Imipenem/cilastatin/relebactam combines older carbapenem and novel non-beta-lactam beta-lactamase inhibitor, it is approved for cUTI, cIAI, HAP and VAP in adults. Because of the addition of relebactam, the effect of imipenem is broadened to class A and C beta-lactamase producers, however it is not active against MBL and type OXA carbapenemases. Results of this study are concordant with other works. There were distinct differences between DTR and non-DTR groups A. baumannii with all DTR being resistant due to OXA carbapenemase production and all non-DTR were susceptible. There are several susceptible strains of DTR P. aeruginosa and Enterobacterales, including producers of class A carbapenemases and carbapenemase non-producers24,25,27,28.

The revival of aztreonam by combining it with avibactam shows potential against KPC, MBL and class C carbapenemases. There are no interpretation criteria for aztreonam/avibactam, but there were differences between non-DTR and DTR groups, MICs were significantly lower in Enterobacterales compared to P. aeruginosa. It was reported that the effect on carbapenem-resistant P. aeruginosa was superior when using ceftazidime/avibactam when compared to aztreonam/avibactam29,30.

A novel siderophore cephalosporin cefiderocol uses transport mechanism for iron and thus penetrates bacterial cell wall. This way, it overcomes all classes of beta-lactamases and other mechanisms of resistance (porin channel mutations, efflux pump overexpression). Cefiderocol showed high activity against DTR isolates of Enterobacterales, P. aeruginosa and A. baumannii, which was also reported in this study. Cefiderocol is one of the most promising agents against DTR, but there are problems with availability (i.e., it was not on the market in the Czech Republic when this manuscript was finalized)31,32,33,34.

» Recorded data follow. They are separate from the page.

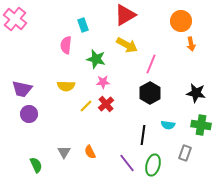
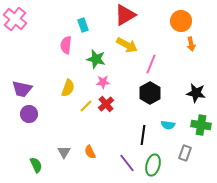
yellow semicircle: moved 2 px right, 2 px down; rotated 72 degrees counterclockwise
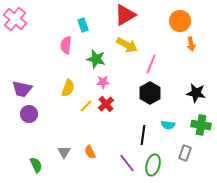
orange circle: moved 1 px left
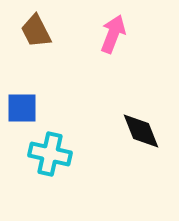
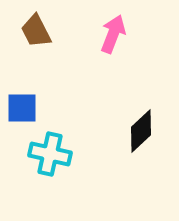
black diamond: rotated 69 degrees clockwise
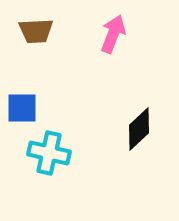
brown trapezoid: rotated 66 degrees counterclockwise
black diamond: moved 2 px left, 2 px up
cyan cross: moved 1 px left, 1 px up
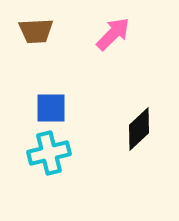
pink arrow: rotated 24 degrees clockwise
blue square: moved 29 px right
cyan cross: rotated 27 degrees counterclockwise
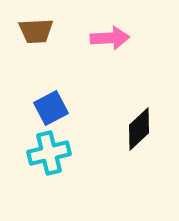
pink arrow: moved 3 px left, 4 px down; rotated 42 degrees clockwise
blue square: rotated 28 degrees counterclockwise
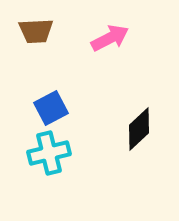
pink arrow: rotated 24 degrees counterclockwise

The main limitation of this study is that it was a single centre study. The cohort diversity was dependent on the distribution of hospitalized patients of one teaching hospital, and therefore it may not reflect the epidemiological situation of the rest of the Czech Republic. Single-centre nature of this study is, however, also beneficial. In some cases, multicentric studies are based on data provided to the authors and authors cannot inspect them further. There are international surveillance systems (e.g., EARS-Net) collecting these data, but some regions are represented only by one facility, which could add bias.

Conclusions

Prompt and correct classification of resistance phenotypes is one of the tools of antimicrobial stewardship (AMS). DTR phenotype is a great challenge for AMS, especially on regional level. According to the results of this study, it still important to determine susceptibility using phenotypic methods and it is apparent that detection of resistance mechanism by genotypic methods alone is not enough for proper antibiotic treatment. Because phenotypic methods can be time-consuming, it is crucial for the laboratories to maintain the shortest time-to-result as possible.

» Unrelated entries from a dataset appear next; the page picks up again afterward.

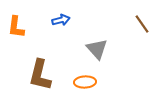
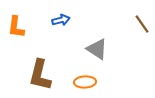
gray triangle: rotated 15 degrees counterclockwise
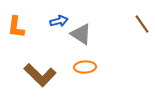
blue arrow: moved 2 px left, 1 px down
gray triangle: moved 16 px left, 15 px up
brown L-shape: rotated 60 degrees counterclockwise
orange ellipse: moved 15 px up
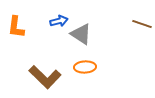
brown line: rotated 36 degrees counterclockwise
brown L-shape: moved 5 px right, 2 px down
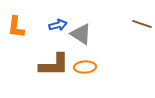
blue arrow: moved 1 px left, 4 px down
brown L-shape: moved 9 px right, 12 px up; rotated 44 degrees counterclockwise
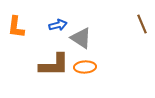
brown line: rotated 48 degrees clockwise
gray triangle: moved 4 px down
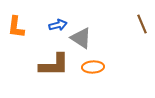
orange ellipse: moved 8 px right
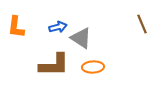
blue arrow: moved 2 px down
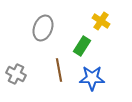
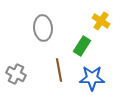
gray ellipse: rotated 25 degrees counterclockwise
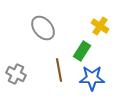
yellow cross: moved 1 px left, 5 px down
gray ellipse: rotated 35 degrees counterclockwise
green rectangle: moved 5 px down
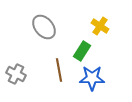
gray ellipse: moved 1 px right, 1 px up
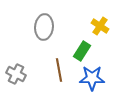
gray ellipse: rotated 45 degrees clockwise
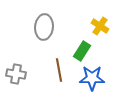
gray cross: rotated 18 degrees counterclockwise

There are several new agents available with the potential to treat infections caused by DTR isolates. In vitro activity of these agents can be determined by laboratory methods, but there are no interpretation criteria for some of them. Clinical application of in vitro testing can be limited because of nonavailability on the market, unknown adverse effects, and interactions of new antimicrobial agents.